Gabinete israelí se divide ante conflicto en Gaza

Los ministros del cuerpo de seguridad de Netanyahu empiezan a tener visiones distintas de cómo enfrentar a Hamás.
El primer ministro pretende “desmilitarizar” la Franja.
El primer ministro pretende “desmilitarizar” la Franja. (Nir Elias/Reuters)

Tel Aviv

El gobierno de Israel está profundamente dividido sobre si debe continuar con la ofensiva militar en la Franja de Gaza que ya dura tres semanas y, en caso positivo, sobre cómo hacerlo.

Algunos miembros de los siete que integran el gabinete de seguridad del primer ministro israelí, Benjamín Netanyahu, presionan para que se intensifique el operativo terrestre en Gaza. Otros, sin embargo, están a favor de una retirada.

Estas divisiones surgieron después de la reunión el domingo pasado que, tras prolongarse hasta bien entrada la noche, terminó sin hacer públicas sus conclusiones.

Los que están a favor de continuar con la ofensiva, consideran que Israel debería apostar por destruir la parte principal de los túneles que los milicianos en Gaza usan para infiltrarse en Israel y no definir un objetivo más amplio de la ofensiva terrestre.

Otros, entre ellos el canciller Avigdor Lieberman, un defensor de la línea dura, así como el ministro de Economía, Naftalí Bennett, se muestran a favor de seguir en Gaza el tiempo que sea necesario hasta acabar con Hamás, el movimiento radical palestino que controla el territorio costero sobre el Mediterráneo.

"Israel se encuentra ante una encrucijada histórica", escribió el domingo Bennett en su página de Facebook. "Podemos hacer que Hamás se rinda", agregó. "Israel tiene la oportunidad de demostrar a nuestros enemigos, a nuestros vecinos, a todo el mundo y a nosotros mismos, que podemos derrotar al terrorismo islamista.

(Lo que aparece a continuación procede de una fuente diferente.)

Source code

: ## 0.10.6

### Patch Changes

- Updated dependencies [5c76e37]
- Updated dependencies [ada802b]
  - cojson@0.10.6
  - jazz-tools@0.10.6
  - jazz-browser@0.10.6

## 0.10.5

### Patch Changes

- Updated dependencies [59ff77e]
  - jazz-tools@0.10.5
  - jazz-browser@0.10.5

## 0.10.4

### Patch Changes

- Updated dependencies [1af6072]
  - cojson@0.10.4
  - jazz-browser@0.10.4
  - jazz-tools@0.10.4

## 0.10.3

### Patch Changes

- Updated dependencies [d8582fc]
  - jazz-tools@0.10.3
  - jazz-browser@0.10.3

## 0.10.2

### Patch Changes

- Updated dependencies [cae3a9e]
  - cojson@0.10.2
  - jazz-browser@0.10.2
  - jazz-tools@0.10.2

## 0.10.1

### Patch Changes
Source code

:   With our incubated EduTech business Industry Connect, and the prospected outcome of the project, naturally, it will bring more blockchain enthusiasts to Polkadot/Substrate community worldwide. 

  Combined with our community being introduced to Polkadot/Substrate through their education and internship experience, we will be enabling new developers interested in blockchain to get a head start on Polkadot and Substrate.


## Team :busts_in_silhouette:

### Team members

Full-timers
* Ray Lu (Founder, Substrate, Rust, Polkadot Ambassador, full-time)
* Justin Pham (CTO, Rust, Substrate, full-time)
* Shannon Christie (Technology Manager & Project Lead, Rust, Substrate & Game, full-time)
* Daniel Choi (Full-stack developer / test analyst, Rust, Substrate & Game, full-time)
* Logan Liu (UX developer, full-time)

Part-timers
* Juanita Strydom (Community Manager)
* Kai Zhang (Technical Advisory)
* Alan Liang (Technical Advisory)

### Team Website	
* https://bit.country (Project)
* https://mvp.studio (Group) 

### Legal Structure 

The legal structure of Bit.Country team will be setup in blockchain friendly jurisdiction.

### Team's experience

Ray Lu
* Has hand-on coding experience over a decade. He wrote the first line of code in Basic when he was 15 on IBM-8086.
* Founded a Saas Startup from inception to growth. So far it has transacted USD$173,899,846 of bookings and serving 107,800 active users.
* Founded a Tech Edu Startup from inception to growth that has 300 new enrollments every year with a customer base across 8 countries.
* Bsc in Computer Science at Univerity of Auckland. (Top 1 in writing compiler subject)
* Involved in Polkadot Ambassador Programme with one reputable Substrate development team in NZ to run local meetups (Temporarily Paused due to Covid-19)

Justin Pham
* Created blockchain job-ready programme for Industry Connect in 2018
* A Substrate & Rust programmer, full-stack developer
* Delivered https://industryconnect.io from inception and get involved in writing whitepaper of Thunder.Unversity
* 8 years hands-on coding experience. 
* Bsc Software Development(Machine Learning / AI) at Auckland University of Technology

Por primera vez en años se puede lograr".

El ministro compara la guerra con un "combate de boxeo" y asegura que parar ahora y aceptar una tregua temporal sin garantías a largo plazo de que Hamás pondrá fin al lanzamiento de cohetes a Israel, sería como "ayudar al rival a levantarse tras caer al suelo y dejarlo beber y recuperarse".

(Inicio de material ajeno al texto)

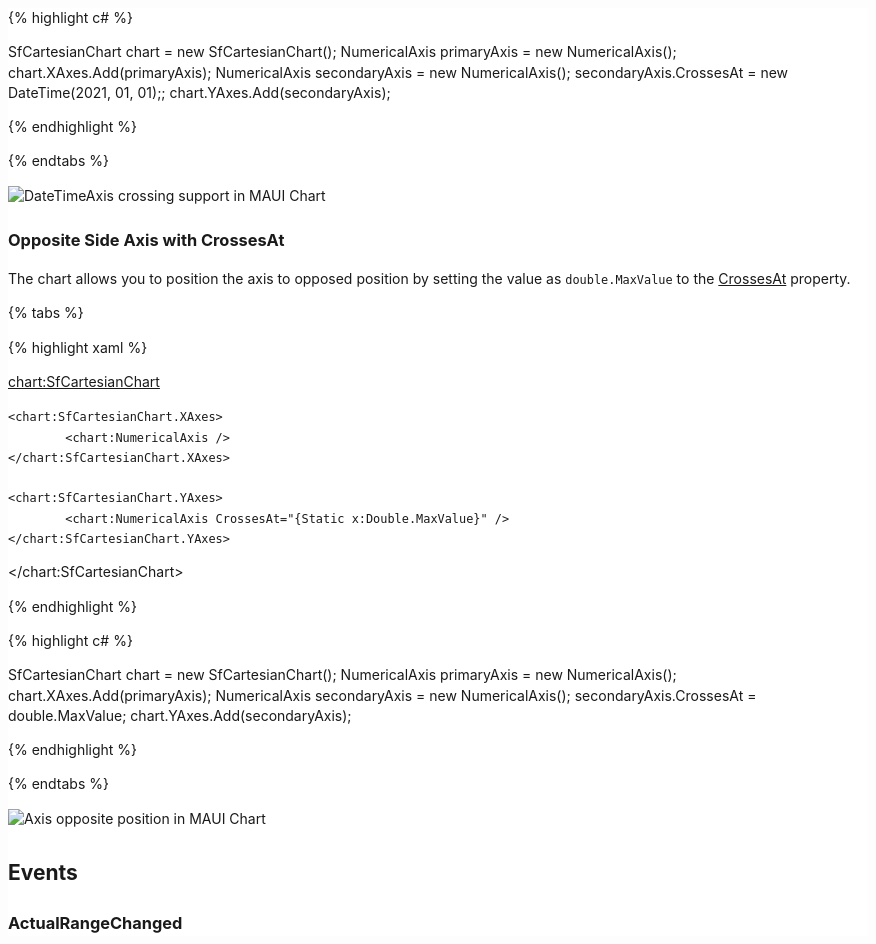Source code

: {% highlight c# %}

SfCartesianChart chart = new SfCartesianChart();
NumericalAxis primaryAxis = new NumericalAxis();
chart.XAxes.Add(primaryAxis);
NumericalAxis secondaryAxis = new NumericalAxis();
secondaryAxis.CrossesAt = new DateTime(2021, 01, 01);;
chart.YAxes.Add(secondaryAxis);

{% endhighlight %}

{% endtabs %}

![DateTimeAxis crossing support in MAUI Chart](Axis_Images/maui_chart_datetime_axis_crossing.png)

### Opposite Side Axis with CrossesAt

The chart allows you to position the axis to opposed position by setting the value as `double.MaxValue` to the [CrossesAt](https://help.syncfusion.com/cr/maui/Syncfusion.Maui.Charts.ChartAxis.html#Syncfusion_Maui_Charts_ChartAxis_CrossesAt) property.

{% tabs %}

{% highlight xaml %}

<chart:SfCartesianChart>

    <chart:SfCartesianChart.XAxes>
            <chart:NumericalAxis />
    </chart:SfCartesianChart.XAxes>

    <chart:SfCartesianChart.YAxes>
            <chart:NumericalAxis CrossesAt="{Static x:Double.MaxValue}" />
    </chart:SfCartesianChart.YAxes>

</chart:SfCartesianChart>

{% endhighlight %}

{% highlight c# %}

SfCartesianChart chart = new SfCartesianChart();
NumericalAxis primaryAxis = new NumericalAxis();
chart.XAxes.Add(primaryAxis);
NumericalAxis secondaryAxis = new NumericalAxis();
secondaryAxis.CrossesAt = double.MaxValue;
chart.YAxes.Add(secondaryAxis);

{% endhighlight %}

{% endtabs %}

![Axis opposite position in MAUI Chart](Axis_Images/maui_chart_axis_opposite_position.png)

## Events

### ActualRangeChanged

Bennett aboga por retomar el control de la Franja de Gaza, nueve años después de que las fuerzas israelíes se retiraran.

Por su parte, el ministro de Defensa israelí, Moshe Yaalon, el de Finanzas, Yair Lapid, y la ministra de Justicia, Tzipi Livni, se inclinan a favor de poner punto a la ofensiva antes de que concluya esta semana.

Pero la opinión pública israelí está más con los defensores de las posturas más inflexibles. Muchos israelíes son de la opinión de que los 43 soldados que han perdido la vida desde que comenzó la ofensiva no habrá servido de nada si Hamás reanuda los ataques con cohetes en cualquier momento.

Una encuesta encargada por el canal israelí Channel 10 arrojó que 87% de los israelíes apoyan el operativo. Una amplia mayoría (69%) está a favor de que se derroque al Hamás.

Preocupado porque Netanyahu se deje llevar por la presión pública y pese a que la cifra de muertos en Gaza ya supera el millar, el presidente de EU, Barack Obama, habló con él por teléfono el domingo. Exigió claramente un alto el fuego humanitario inmediato y sin condiciones. Y si bien respaldó "el derecho de Israel a defenderse" y condenó los lanzamientos de cohetes de Hamás", expresó su "seria preocupación por la creciente cifra de civiles palestinos muertos".

El diario de mayor tirada de Israel, Yediot Ahronot, interpreta la llamada de Obama como una "luz roja" a Israel para que ya no siga con la ofensiva.